Submitted to: Pecan South
Publication Type: Peer Reviewed Journal
Publication Acceptance Date: 10/5/2006
Publication Date: N/A
Citation: N/A

Interpretive Summary: The USDA conducts the largest pecan breeding and genetics program in the world. The program is divided into two main parts: the BBP (Basic Breeding Program) and NPACTS (National Pecan Advanced Clone Testing System). Controlled crosses are made and these seedlings are evaluated for a 10 year period on their own roots or grafted to large trees. Based upon initial performance in the BBP, a very few clones are selected to be tested in NPACTS. NPACTS tests are planned to be 15 year tests, and to duplicate the best commercial production practices for the location of the test. This is needed to identify clones that will increase orchard profitability, which is the primary goal of the USDA scion breeding program. This paper reports the performance of many of the released USDA cultivars as to their blooming habits in three diverse environments. This information is needed by growers to know which cultivars to plant in adjacent rows in the orchards to insure good cross pollination and adequate pecan production.

Technical Abstract: Pecan (Carya illinoinensis (Wangenh.) K. Koch) is a heterodichogamous anemophilous species that expresses severe inbreeding depression. This study compared pollen shed and pistil receptivity patterns for commercial pecan cultivars commonly grown in Durham, California and in Brownwood and College Station, Texas. Earliest pollen shed occurred at College Station, followed by Brownwood, and then Durham.
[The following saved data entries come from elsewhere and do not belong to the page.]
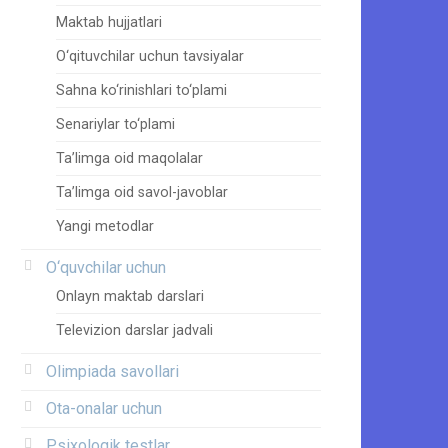
Maktab hujjatlari
O‘qituvchilar uchun tavsiyalar
Sahna ko‘rinishlari to‘plami
Senariylar to‘plami
Ta’limga oid maqolalar
Ta’limga oid savol-javoblar
Yangi metodlar
O‘quvchilar uchun
Onlayn maktab darslari
Televizion darslar jadvali
Olimpiada savollari
Ota-onalar uchun
Psixologik testlar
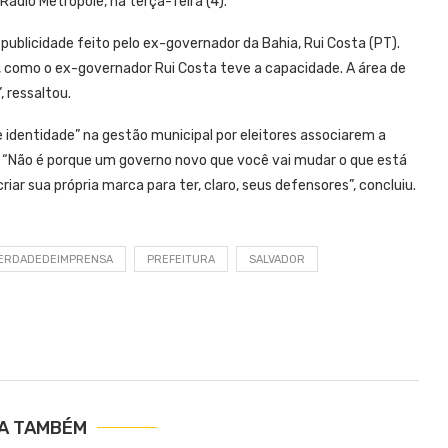
Rádio Metropole, na terça-feira (4).
ublicidade feito pelo ex-governador da Bahia, Rui Costa (PT).
e, como o ex-governador Rui Costa teve a capacidade. A área de
 ressaltou.
 identidade” na gestão municipal por eleitores associarem a
 “Não é porque um governo novo que você vai mudar o que está
ar sua própria marca para ter, claro, seus defensores”, concluiu.
BERDADEDEIMPRENSA
PREFEITURA
SALVADOR
IA TAMBÉM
Pollen shed at Durham was delayed likely by lower April temperatures, while pistil receptivity was delayed very little. The disproportionate effect of cool April temperatures on pollen shed dates, compared to dates of pistil receptivity are discussed. Growing degree days (10o C base) for flower development at Durham and Brownwood were similar compared to those measured in College Station, which were much higher for both staminate and pistillate temporal development parameters. Improved orchard designs in environments that experience cool April temperatures should include very early pollen-shedding cultivars to insure adequate pollination of cultivars with early pistil receptivity.